[Source records]
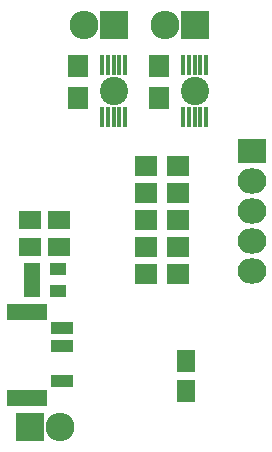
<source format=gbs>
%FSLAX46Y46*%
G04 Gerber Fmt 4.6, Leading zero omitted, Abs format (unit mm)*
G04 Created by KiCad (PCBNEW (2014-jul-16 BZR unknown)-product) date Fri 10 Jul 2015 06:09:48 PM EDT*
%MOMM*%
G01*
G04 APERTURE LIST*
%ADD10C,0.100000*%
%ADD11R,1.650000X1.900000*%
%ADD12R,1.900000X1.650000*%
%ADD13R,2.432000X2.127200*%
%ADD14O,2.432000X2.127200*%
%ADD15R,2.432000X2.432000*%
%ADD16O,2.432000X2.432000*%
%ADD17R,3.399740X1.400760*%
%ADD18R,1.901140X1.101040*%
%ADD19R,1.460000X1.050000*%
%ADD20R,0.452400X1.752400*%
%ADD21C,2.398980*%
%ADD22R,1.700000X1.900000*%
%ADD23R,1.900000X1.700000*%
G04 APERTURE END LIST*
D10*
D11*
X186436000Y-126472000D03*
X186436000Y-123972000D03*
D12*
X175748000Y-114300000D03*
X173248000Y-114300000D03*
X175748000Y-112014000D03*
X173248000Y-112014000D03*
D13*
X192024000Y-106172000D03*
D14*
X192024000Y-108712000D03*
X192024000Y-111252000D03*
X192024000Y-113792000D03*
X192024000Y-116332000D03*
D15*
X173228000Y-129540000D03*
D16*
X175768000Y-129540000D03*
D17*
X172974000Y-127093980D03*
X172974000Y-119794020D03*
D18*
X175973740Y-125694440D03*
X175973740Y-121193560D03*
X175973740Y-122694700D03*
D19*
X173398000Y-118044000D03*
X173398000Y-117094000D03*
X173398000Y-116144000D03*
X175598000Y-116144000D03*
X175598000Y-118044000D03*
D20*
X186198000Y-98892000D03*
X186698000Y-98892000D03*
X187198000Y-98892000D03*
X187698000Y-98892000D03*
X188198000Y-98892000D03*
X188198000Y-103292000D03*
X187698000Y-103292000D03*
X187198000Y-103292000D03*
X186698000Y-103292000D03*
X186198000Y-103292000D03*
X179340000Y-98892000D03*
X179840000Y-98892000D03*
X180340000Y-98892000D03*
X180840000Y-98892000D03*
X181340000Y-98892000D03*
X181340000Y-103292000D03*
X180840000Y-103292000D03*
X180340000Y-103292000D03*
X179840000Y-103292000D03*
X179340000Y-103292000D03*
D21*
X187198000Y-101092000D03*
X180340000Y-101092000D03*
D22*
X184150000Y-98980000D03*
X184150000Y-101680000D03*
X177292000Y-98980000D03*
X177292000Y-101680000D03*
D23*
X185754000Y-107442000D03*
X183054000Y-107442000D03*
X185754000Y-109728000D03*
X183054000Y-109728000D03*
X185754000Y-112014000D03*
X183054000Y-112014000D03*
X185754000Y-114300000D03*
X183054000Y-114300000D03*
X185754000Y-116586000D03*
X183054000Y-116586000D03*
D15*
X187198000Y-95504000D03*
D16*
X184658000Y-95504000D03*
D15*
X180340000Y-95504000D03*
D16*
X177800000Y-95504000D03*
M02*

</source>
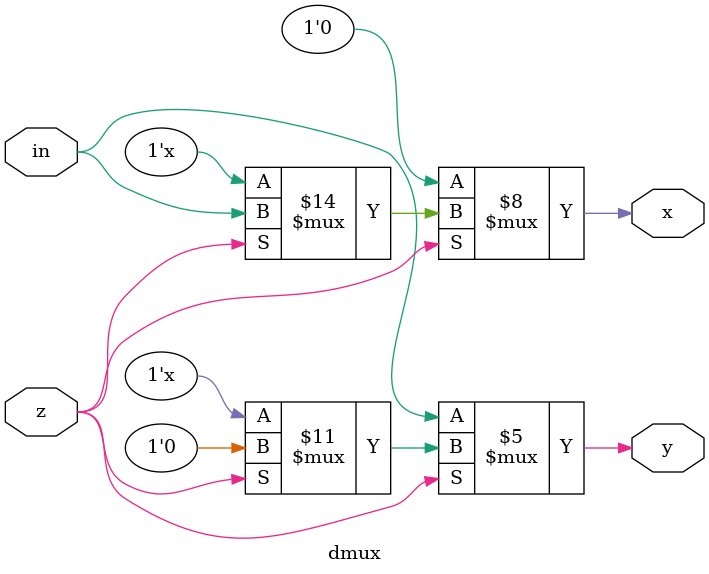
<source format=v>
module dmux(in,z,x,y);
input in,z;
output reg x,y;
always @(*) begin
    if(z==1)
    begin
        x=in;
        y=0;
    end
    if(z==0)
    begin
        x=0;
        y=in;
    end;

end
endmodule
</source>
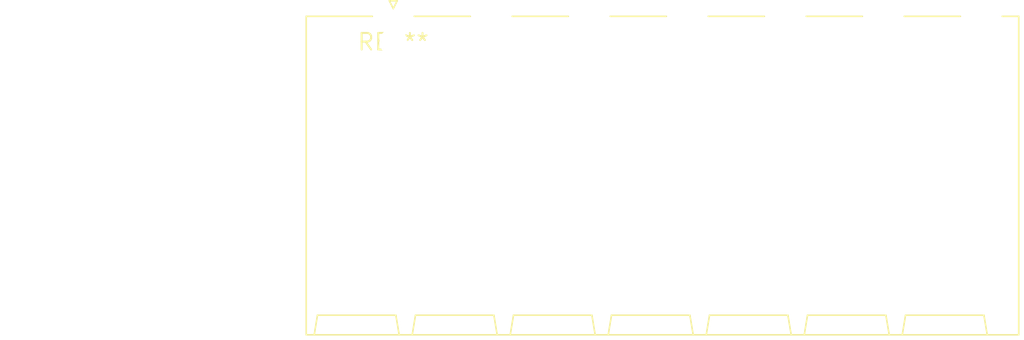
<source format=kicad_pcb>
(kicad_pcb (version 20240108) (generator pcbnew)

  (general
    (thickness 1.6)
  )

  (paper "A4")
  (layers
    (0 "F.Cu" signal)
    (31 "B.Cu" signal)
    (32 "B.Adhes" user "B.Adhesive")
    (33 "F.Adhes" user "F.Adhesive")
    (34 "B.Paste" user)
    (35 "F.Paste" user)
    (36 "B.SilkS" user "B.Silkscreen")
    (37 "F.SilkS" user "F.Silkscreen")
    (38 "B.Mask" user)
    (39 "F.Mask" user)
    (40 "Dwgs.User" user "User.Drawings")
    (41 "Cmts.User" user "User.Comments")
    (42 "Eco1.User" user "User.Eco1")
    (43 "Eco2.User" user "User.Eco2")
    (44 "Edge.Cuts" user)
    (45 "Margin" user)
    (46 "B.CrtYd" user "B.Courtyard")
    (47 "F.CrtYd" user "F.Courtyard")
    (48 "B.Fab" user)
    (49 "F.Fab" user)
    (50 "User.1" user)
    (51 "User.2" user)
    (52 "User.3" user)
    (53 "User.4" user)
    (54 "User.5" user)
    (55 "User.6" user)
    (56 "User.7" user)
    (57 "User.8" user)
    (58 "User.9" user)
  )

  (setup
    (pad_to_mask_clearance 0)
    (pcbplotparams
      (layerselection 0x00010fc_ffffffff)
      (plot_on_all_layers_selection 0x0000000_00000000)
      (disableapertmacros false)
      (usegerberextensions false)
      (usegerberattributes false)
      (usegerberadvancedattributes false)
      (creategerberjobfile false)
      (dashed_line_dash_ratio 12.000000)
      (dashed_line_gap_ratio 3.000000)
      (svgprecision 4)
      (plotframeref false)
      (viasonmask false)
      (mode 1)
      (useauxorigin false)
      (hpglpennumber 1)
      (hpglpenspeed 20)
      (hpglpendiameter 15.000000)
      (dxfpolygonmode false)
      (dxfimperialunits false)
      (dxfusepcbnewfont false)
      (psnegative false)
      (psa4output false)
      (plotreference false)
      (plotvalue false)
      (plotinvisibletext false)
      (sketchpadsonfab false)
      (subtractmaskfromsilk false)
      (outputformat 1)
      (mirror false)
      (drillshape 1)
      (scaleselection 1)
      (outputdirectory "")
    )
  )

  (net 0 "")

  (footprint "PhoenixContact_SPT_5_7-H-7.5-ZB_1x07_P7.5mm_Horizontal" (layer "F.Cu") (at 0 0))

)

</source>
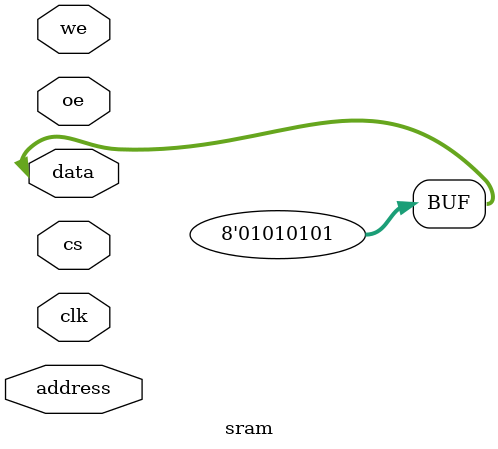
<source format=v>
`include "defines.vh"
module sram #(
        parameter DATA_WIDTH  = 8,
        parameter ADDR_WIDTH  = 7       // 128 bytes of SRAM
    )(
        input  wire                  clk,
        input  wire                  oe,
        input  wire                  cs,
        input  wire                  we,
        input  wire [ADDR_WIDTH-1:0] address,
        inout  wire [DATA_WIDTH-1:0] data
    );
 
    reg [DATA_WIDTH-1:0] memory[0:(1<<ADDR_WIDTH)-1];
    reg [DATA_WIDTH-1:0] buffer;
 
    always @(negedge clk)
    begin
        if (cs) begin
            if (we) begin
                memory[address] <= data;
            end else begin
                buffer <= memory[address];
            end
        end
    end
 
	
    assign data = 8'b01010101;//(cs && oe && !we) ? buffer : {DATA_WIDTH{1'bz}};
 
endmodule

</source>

* _Exercise_:
Exactly as they appear above, write out all the entries, but not the images.

* _Result of this exercise_:
<source format=gbs>
%FSLAX46Y46*%
G04 Gerber Fmt 4.6, Leading zero omitted, Abs format (unit mm)*
G04 Created by KiCad (PCBNEW (2014-jul-16 BZR unknown)-product) date Fri 10 Jul 2015 06:09:48 PM EDT*
%MOMM*%
G01*
G04 APERTURE LIST*
%ADD10C,0.100000*%
%ADD11R,1.650000X1.900000*%
%ADD12R,1.900000X1.650000*%
%ADD13R,2.432000X2.127200*%
%ADD14O,2.432000X2.127200*%
%ADD15R,2.432000X2.432000*%
%ADD16O,2.432000X2.432000*%
%ADD17R,3.399740X1.400760*%
%ADD18R,1.901140X1.101040*%
%ADD19R,1.460000X1.050000*%
%ADD20R,0.452400X1.752400*%
%ADD21C,2.398980*%
%ADD22R,1.700000X1.900000*%
%ADD23R,1.900000X1.700000*%
G04 APERTURE END LIST*
D10*
D11*
X186436000Y-126472000D03*
X186436000Y-123972000D03*
D12*
X175748000Y-114300000D03*
X173248000Y-114300000D03*
X175748000Y-112014000D03*
X173248000Y-112014000D03*
D13*
X192024000Y-106172000D03*
D14*
X192024000Y-108712000D03*
X192024000Y-111252000D03*
X192024000Y-113792000D03*
X192024000Y-116332000D03*
D15*
X173228000Y-129540000D03*
D16*
X175768000Y-129540000D03*
D17*
X172974000Y-127093980D03*
X172974000Y-119794020D03*
D18*
X175973740Y-125694440D03*
X175973740Y-121193560D03*
X175973740Y-122694700D03*
D19*
X173398000Y-118044000D03*
X173398000Y-117094000D03*
X173398000Y-116144000D03*
X175598000Y-116144000D03*
X175598000Y-118044000D03*
D20*
X186198000Y-98892000D03*
X186698000Y-98892000D03*
X187198000Y-98892000D03*
X187698000Y-98892000D03*
X188198000Y-98892000D03*
X188198000Y-103292000D03*
X187698000Y-103292000D03*
X187198000Y-103292000D03*
X186698000Y-103292000D03*
X186198000Y-103292000D03*
X179340000Y-98892000D03*
X179840000Y-98892000D03*
X180340000Y-98892000D03*
X180840000Y-98892000D03*
X181340000Y-98892000D03*
X181340000Y-103292000D03*
X180840000Y-103292000D03*
X180340000Y-103292000D03*
X179840000Y-103292000D03*
X179340000Y-103292000D03*
D21*
X187198000Y-101092000D03*
X180340000Y-101092000D03*
D22*
X184150000Y-98980000D03*
X184150000Y-101680000D03*
X177292000Y-98980000D03*
X177292000Y-101680000D03*
D23*
X185754000Y-107442000D03*
X183054000Y-107442000D03*
X185754000Y-109728000D03*
X183054000Y-109728000D03*
X185754000Y-112014000D03*
X183054000Y-112014000D03*
X185754000Y-114300000D03*
X183054000Y-114300000D03*
X185754000Y-116586000D03*
X183054000Y-116586000D03*
D15*
X187198000Y-95504000D03*
D16*
X184658000Y-95504000D03*
D15*
X180340000Y-95504000D03*
D16*
X177800000Y-95504000D03*
M02*

</source>
<source format=v>
module dmux(in,z,x,y);
input in,z;
output reg x,y;
always @(*) begin
    if(z==1)
    begin
        x=in;
        y=0;
    end
    if(z==0)
    begin
        x=0;
        y=in;
    end;

end
endmodule
</source>
<source format=kicad_pcb>
(kicad_pcb (version 20240108) (generator pcbnew)

  (general
    (thickness 1.6)
  )

  (paper "A4")
  (layers
    (0 "F.Cu" signal)
    (31 "B.Cu" signal)
    (32 "B.Adhes" user "B.Adhesive")
    (33 "F.Adhes" user "F.Adhesive")
    (34 "B.Paste" user)
    (35 "F.Paste" user)
    (36 "B.SilkS" user "B.Silkscreen")
    (37 "F.SilkS" user "F.Silkscreen")
    (38 "B.Mask" user)
    (39 "F.Mask" user)
    (40 "Dwgs.User" user "User.Drawings")
    (41 "Cmts.User" user "User.Comments")
    (42 "Eco1.User" user "User.Eco1")
    (43 "Eco2.User" user "User.Eco2")
    (44 "Edge.Cuts" user)
    (45 "Margin" user)
    (46 "B.CrtYd" user "B.Courtyard")
    (47 "F.CrtYd" user "F.Courtyard")
    (48 "B.Fab" user)
    (49 "F.Fab" user)
    (50 "User.1" user)
    (51 "User.2" user)
    (52 "User.3" user)
    (53 "User.4" user)
    (54 "User.5" user)
    (55 "User.6" user)
    (56 "User.7" user)
    (57 "User.8" user)
    (58 "User.9" user)
  )

  (setup
    (pad_to_mask_clearance 0)
    (pcbplotparams
      (layerselection 0x00010fc_ffffffff)
      (plot_on_all_layers_selection 0x0000000_00000000)
      (disableapertmacros false)
      (usegerberextensions false)
      (usegerberattributes false)
      (usegerberadvancedattributes false)
      (creategerberjobfile false)
      (dashed_line_dash_ratio 12.000000)
      (dashed_line_gap_ratio 3.000000)
      (svgprecision 4)
      (plotframeref false)
      (viasonmask false)
      (mode 1)
      (useauxorigin false)
      (hpglpennumber 1)
      (hpglpenspeed 20)
      (hpglpendiameter 15.000000)
      (dxfpolygonmode false)
      (dxfimperialunits false)
      (dxfusepcbnewfont false)
      (psnegative false)
      (psa4output false)
      (plotreference false)
      (plotvalue false)
      (plotinvisibletext false)
      (sketchpadsonfab false)
      (subtractmaskfromsilk false)
      (outputformat 1)
      (mirror false)
      (drillshape 1)
      (scaleselection 1)
      (outputdirectory "")
    )
  )

  (net 0 "")

  (footprint "PhoenixContact_SPT_5_7-H-7.5-ZB_1x07_P7.5mm_Horizontal" (layer "F.Cu") (at 0 0))

)

</source>
<source format=v>
`include "defines.vh"
module sram #(
        parameter DATA_WIDTH  = 8,
        parameter ADDR_WIDTH  = 7       // 128 bytes of SRAM
    )(
        input  wire                  clk,
        input  wire                  oe,
        input  wire                  cs,
        input  wire                  we,
        input  wire [ADDR_WIDTH-1:0] address,
        inout  wire [DATA_WIDTH-1:0] data
    );
 
    reg [DATA_WIDTH-1:0] memory[0:(1<<ADDR_WIDTH)-1];
    reg [DATA_WIDTH-1:0] buffer;
 
    always @(negedge clk)
    begin
        if (cs) begin
            if (we) begin
                memory[address] <= data;
            end else begin
                buffer <= memory[address];
            end
        end
    end
 
	
    assign data = 8'b01010101;//(cs && oe && !we) ? buffer : {DATA_WIDTH{1'bz}};
 
endmodule

</source>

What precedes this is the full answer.